Please refer to the slides for the explanation

Coefficient of Variation (CV)

Coefficient of variation is a relative measure to calculate and compare two different settings that has two separate means and standard deviations and is calculated as the standard deviation divided by the mean and the whole multiplied by 100. Thus, CV measures the amount of variation in data groups that have different means. Suppose, a teacher wishes to evaluate the relative variation in marks (out of 100 marks) in “Business Environment” subject of two classes of students – Class A and Class B. Class A’s average marks are 40 and standard deviation is 5, whereas Class B’s average marks are 70 and standard deviation is 7.

Coefficient of Variation for Class A = (5/40)*100 = 12.5%

Coefficient of Variation for Class B = (7/70)*100 = 10.0%

Class B has a less relative variation in marks than Class A because the average marks of Class B is more than Class A.

Problems related to measures of central tendency and measures of dispersion

1. Mr. X. purchased equity shares of a company in 4 successive months as given below. Find the average price per share

Month No. of Shares Price per Share (in Rs)
Dec-91 100 200
Jan-92 150 250
Feb-92 200 280
Mar-92 125 300


2. The frequency distribution of weights in grams of mangoes of a particular variety is given below. Calculate the arithmetic mean

Weights in (grams) Number of Mangoes
410-419 14
420-429 20
430-439 42
440-449 52
450-459 45
460-469 18
470-479 7


3. The following table gives the daily profits (in Rs) of 195 shops of a town. Calculate mean, median and mode.

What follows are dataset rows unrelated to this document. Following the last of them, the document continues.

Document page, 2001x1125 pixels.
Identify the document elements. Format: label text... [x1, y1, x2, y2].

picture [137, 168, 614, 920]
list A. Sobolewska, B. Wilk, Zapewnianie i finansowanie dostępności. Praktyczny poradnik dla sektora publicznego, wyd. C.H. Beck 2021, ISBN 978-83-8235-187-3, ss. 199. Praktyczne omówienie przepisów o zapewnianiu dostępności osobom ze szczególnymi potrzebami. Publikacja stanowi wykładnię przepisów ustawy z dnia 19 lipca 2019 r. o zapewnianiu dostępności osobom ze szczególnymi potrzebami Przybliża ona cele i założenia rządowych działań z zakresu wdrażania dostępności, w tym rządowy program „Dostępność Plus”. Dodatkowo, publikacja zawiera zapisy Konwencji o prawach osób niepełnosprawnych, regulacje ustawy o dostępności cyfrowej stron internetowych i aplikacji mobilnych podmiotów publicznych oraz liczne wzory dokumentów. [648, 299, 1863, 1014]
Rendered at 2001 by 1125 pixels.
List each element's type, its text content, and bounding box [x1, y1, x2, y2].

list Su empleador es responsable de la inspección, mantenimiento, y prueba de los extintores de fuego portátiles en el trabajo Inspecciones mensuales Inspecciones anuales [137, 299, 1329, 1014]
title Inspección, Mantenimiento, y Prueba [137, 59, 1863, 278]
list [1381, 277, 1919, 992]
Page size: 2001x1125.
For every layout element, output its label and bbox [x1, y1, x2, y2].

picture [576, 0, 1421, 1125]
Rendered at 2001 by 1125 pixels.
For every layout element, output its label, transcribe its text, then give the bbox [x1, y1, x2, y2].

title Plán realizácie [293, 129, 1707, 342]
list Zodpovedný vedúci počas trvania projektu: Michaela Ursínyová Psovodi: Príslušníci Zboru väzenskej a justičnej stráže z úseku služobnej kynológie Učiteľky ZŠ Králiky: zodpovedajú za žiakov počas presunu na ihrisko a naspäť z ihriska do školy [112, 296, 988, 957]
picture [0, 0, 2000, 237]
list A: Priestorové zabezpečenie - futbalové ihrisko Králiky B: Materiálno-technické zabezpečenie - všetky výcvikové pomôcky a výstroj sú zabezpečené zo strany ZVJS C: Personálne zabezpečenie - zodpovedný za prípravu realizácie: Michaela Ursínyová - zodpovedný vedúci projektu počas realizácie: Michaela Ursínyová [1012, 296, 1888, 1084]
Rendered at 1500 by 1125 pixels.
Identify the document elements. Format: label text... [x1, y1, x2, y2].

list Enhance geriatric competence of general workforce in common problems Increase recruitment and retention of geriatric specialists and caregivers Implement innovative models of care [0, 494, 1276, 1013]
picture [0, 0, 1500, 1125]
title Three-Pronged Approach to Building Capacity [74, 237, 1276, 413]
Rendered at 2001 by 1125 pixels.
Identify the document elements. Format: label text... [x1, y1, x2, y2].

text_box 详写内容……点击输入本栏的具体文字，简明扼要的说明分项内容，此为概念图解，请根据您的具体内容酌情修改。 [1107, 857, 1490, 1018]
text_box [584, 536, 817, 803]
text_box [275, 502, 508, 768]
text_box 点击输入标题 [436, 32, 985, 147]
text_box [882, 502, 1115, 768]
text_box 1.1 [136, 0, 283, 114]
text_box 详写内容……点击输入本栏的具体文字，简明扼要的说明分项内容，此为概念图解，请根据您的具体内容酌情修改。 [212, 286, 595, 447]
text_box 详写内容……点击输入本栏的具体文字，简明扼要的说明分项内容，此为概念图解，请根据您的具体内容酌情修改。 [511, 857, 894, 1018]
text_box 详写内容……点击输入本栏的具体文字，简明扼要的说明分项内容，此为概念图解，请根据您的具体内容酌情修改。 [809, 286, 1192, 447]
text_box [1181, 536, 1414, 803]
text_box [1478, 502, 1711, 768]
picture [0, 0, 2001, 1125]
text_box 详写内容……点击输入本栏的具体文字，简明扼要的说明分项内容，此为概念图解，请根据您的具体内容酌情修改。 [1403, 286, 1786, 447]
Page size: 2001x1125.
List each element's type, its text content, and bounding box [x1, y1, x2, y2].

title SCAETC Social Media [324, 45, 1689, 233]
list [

Profits Interval Frequencies of shops
50-60 15
60-70 20
70-80 32
80-90 35
90-100 33
100-110 22
110-120 20
120-130 10
130-140 8


4. For a moderately skewed distribution, the median price of men’s shoes is Rs 380 and the modal price is Rs 350. Calculate the mean price of shoes

5. Calculate the mean and standard deviation for the following series of workers’ wages

Weekly Wages No. of Workers
200 -249 7
250-299 13
300-349 15
350-399 24
400-449 36
450-499 50
500-549 25
550-599 10
600-649 8
650-699 6
700-749 4
750-799 2

6. Bassart Electronics is considering employing one of two training programs. Two groups were trained for the same task. Group 1 was trained by program a, group 2 by program b. For the first group the times required to train the employees had an average of 32.11 hours and a variance of 68.09. In the second goup, the average was 19.75 hours and the variance was 71.14. Which training program has less relative variability in its performance?